しかしこれは俺の今の状態を知っているが故の最短を通っての行動なのだろう。
俺は接近されると負ける以上迎撃するしかない。
槍ではだめだ、貫けなかった。
爆発はだめだ、吹き飛ばすことはできない。
ならば…やつの真似をしよう。
高温の炎が壁となって一気に立ち上る。
だがこんなものでは一息のうちに超えてしまうだろう。
だからこそ爆発で狙ったのはその壁に隠れた地面であった。
食らうものが炎の壁を無視して突っ切ろうとした時やつの足が少しだけ沈んだ。
足を着くはずの地面が抉れていたのだ。
目測で距離を測っている以上こればかりはどうしようもないはずだ。
大きく体勢を崩している食らうものめがけて上から押さえつけるように爆発を発生させる。
それと同時に右手に炎を発生させ残った魔力を炎に食わせて大きくしていく。
食らうものが初めて膝をついていた。
この戦いで初めて自分が有利に立っているという実感。
俺が膝をつかせたという確かな事実。
あとは動けない食らうものに最高の攻撃を叩きこむだけだ。
それで無理なら一度逃げればいい。
確かにそう思っていた。
だがやつはまだ手を残していた。
ここまで動きがなかった左腕に巻きついた蛇が動いた。
あまりに動かないから装飾か何かだと思ったがあれは違う、そんなものではない。
そして思い出す。
たしか食らうものは、左手に蛇を巻きつけた悪霊であったのだ、と。
蛇の体が脈打つ。
遠目ですら確認できるその不気味さ。
だがその効果は異常の一言でしかなかった。
爆風が収まる。
そしてもう発動することがない。
それはまるで、あの一帯のみが湿りきった空間になってしまったかのような感覚であった。
今までとは全く違う行動に戸惑ってしまう。
そして再度蛇が脈打つ。
それに反応しまだ十分育ち切っていない炎を飛ばしたのは半ば以上無意識であった。
強烈な恐怖ともいえるその感覚に反応し好機を逃した…わけではなかった。
次の瞬間わずかな溜めもなく巨大な水弾が発射されていたのだ。
明らかに俺より遅く打ち出しておきながら炎弾と水弾がぶつかったのは俺と食らうものの中間ですらなかった。

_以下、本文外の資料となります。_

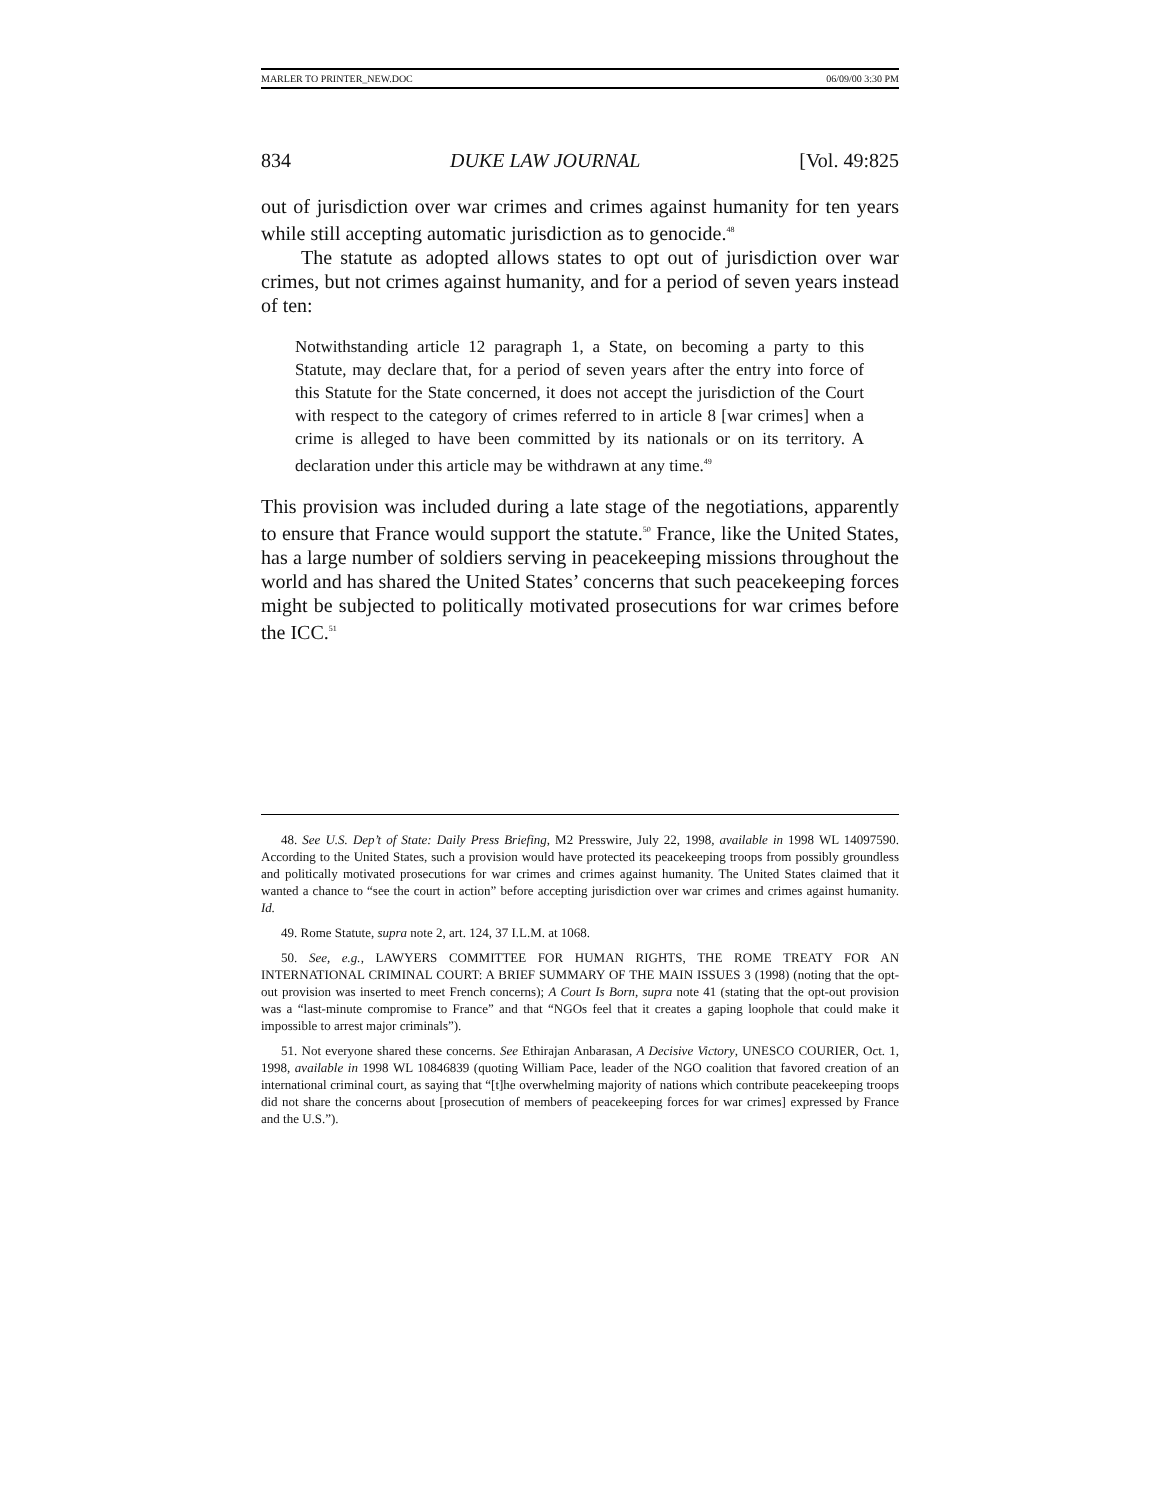MARLER TO PRINTER_NEW.DOC 06/09/00 3:30 PM
834 DUKE LAW JOURNAL [Vol. 49:825
out of jurisdiction over war crimes and crimes against humanity for ten years while still accepting automatic jurisdiction as to genocide.<sup>48</sup>
The statute as adopted allows states to opt out of jurisdiction over war crimes, but not crimes against humanity, and for a period of seven years instead of ten:
Notwithstanding article 12 paragraph 1, a State, on becoming a party to this Statute, may declare that, for a period of seven years after the entry into force of this Statute for the State concerned, it does not accept the jurisdiction of the Court with respect to the category of crimes referred to in article 8 [war crimes] when a crime is alleged to have been committed by its nationals or on its territory. A declaration under this article may be withdrawn at any time.<sup>49</sup>
This provision was included during a late stage of the negotiations, apparently to ensure that France would support the statute.<sup>50</sup> France, like the United States, has a large number of soldiers serving in peacekeeping missions throughout the world and has shared the United States’ concerns that such peacekeeping forces might be subjected to politically motivated prosecutions for war crimes before the ICC.<sup>51</sup>
48. See U.S. Dep’t of State: Daily Press Briefing, M2 Presswire, July 22, 1998, available in 1998 WL 14097590. According to the United States, such a provision would have protected its peacekeeping troops from possibly groundless and politically motivated prosecutions for war crimes and crimes against humanity. The United States claimed that it wanted a chance to “see the court in action” before accepting jurisdiction over war crimes and crimes against humanity. Id.
49. Rome Statute, supra note 2, art. 124, 37 I.L.M. at 1068.
50. See, e.g., LAWYERS COMMITTEE FOR HUMAN RIGHTS, THE ROME TREATY FOR AN INTERNATIONAL CRIMINAL COURT: A BRIEF SUMMARY OF THE MAIN ISSUES 3 (1998) (noting that the opt-out provision was inserted to meet French concerns); A Court Is Born, supra note 41 (stating that the opt-out provision was a “last-minute compromise to France” and that “NGOs feel that it creates a gaping loophole that could make it impossible to arrest major criminals”).
51. Not everyone shared these concerns. See Ethirajan Anbarasan, A Decisive Victory, UNESCO COURIER, Oct. 1, 1998, available in 1998 WL 10846839 (quoting William Pace, leader of the NGO coalition that favored creation of an international criminal court, as saying that “[t]he overwhelming majority of nations which contribute peacekeeping troops did not share the concerns about [prosecution of members of peacekeeping forces for war crimes] expressed by France and the U.S.”).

わずかに、だが目視で確認できるほどには確実に俺の方でぶつかったのだ。
水弾は一瞬で蒸発するが勝っていた勢いの分だけ押し込むように俺の方に向かい熱された水蒸気となって襲いかかる。
すぐに体の周りに高温の炎を纏いそれをなんとか凌ぐ。
だが最大級の好機を逃した上あんな攻撃手段を持っていたなんて思いもしなかった。
しかもあれほどの速度、威力、大きさの攻撃を一瞬で発動させたのだ。
どれほどの錬度でなされた術なのか、それとも術ではなく俺と同じような能力なのか今の俺ではその見当すらつかない。
あんなものを見せられてはもう逃げるしか手はないだろう。
先ほどの攻撃のせいで周りには水蒸気が霧のように立ちこめており視界が悪い。
加えて念のためと思ってわざわざルフ要塞の近くまで移動したのが役に立つなんてな。
知性があるなら追ってこないだろう。
それともこの存在ならば要塞さえ落とすことができるのだろうか?
…まあそうだったらどの道俺は死ぬだろう。
ならば少しでも生き残る可能性の高い方を選ぶしかない。
炎帝として初めての敗北を胸に刻み次は必ず倒す、と他ならぬ己に誓い初めての逃走を始めるのであった。